Extrapolating Tax Data beyond 2018
The prior section describes how the 2018 input data file and the 2018 weights have been generated. In order to use the model in years after 2018, the weights and values of each monetary variable need to be extrapolated to subsequent years.
There are many sensible ways of doing this. We start the modeling process by specifying a simple set of extrapolation assumptions that have been made with the idea that they would be easy to explain and would be modified as experience with the model is gained.

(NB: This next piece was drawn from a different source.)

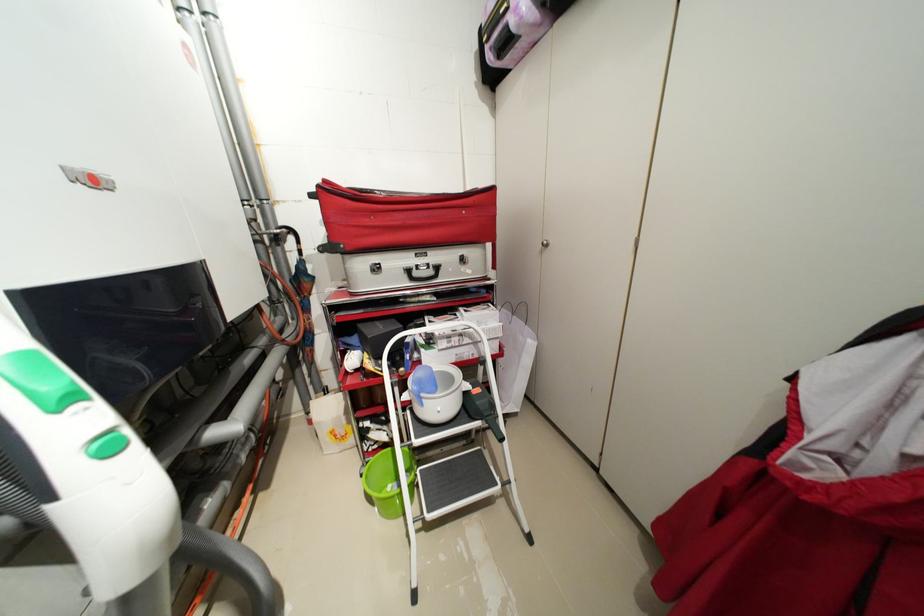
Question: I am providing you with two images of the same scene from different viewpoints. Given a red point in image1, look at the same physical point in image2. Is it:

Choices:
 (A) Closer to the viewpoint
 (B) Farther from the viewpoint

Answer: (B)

The weights are assumed to grow at the same rate as the number of
employed people is projected to grow in recent MOF projections. The
projected rates are in the grow.csv
file
under the heading Lgrate
. All monetary variables are assumed to
grow each year at the same rate as nominal per-worker GDP grows. The
projected growth rates in real GDP per worker and in the GDP deflator
are in the grow.csv
file under the headings
Qgrate
and Pgrate
, respectively. These projected rates are
converted into growth factors and written to the
growth_factors.csv
file
by the grow.py
script.
After gaining experience using the model, these simple assumptions
could be made more complicated. And certainly, as time passes and the
Ministry of Finance revises its baseline macroeconomic projections,
the values in the grow.csv
file will be
updated.
In early April, 2021, the baseline growth factors were revised to reflect a new Ministry of Finance macroeconomic projection.
And again in April, 2023, the baseline growth factors were revised to reflect a new Ministry of Finance macroeconomic projection.